Yükselen barbarlık karşısında, işçi sınıfının tarihsel rol üstlenme ve gençlere, köylülere ve baskı altındaki halka liderlik etme görevi her zamankinden daha fazladır. Bu amaçla, gerek uluslararası gerekse ulusal düzeyde sınıfının devletlerden, yönetici sınıftan ve uluslararası kapitalist kurumlardan bağımsızlığını savunmak zorundadır.

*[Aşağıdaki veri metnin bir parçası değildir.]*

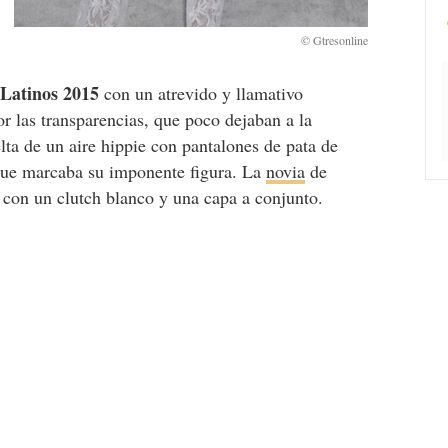
 Latinos 2015
con un atrevido y llamativo
r las transparencias, que poco dejaban a la
lta de un aire hippie con pantalones de pata de
ue marcaba su imponente figura. La
novia
de
con un clutch blanco y una capa a conjunto.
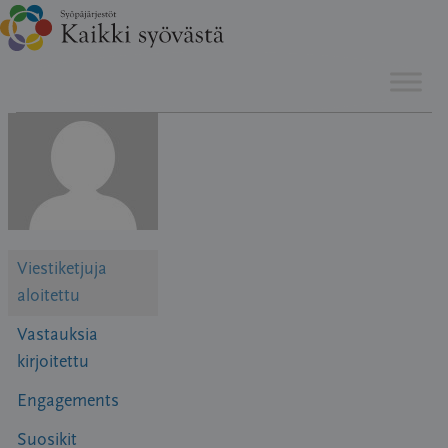
Hyppää
sisältöön
Viestiketjuja
aloitettu
Vastauksia
kirjoitettu
Engagements
Suosikit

Genel anlamda emeğe yönelik saldırı, sendikaların ve sendikal hakların marjinalleştirilmesi, büyüyen işsizlik ve güvencesiz çalıştırma, emek yanlısı yasaların yok edilmesi dünya çapında işçileri bir yanıt vermeye çağırıyor. Yakın zamanda Hindistan, emek maliyetinin düşürülmesi deneyinde ve sömürünün şiddetlendirilmesinde bir laboratuvar haline geldi.
Savaşa, Sömürüye ve Güvencesiz Çalıştırmaya karşı bir Uluslararası Konferansın Hindistan’da yapılmasının gerekliliğini fazlasıyla hissetmemizin nedeni bu. Böyle bir konferans işçi sınıfının gelişen uluslararası dayanışmasında, Hindistanlı kitlelerin mücadelesine muazzam bir ivme kazandıracaktır.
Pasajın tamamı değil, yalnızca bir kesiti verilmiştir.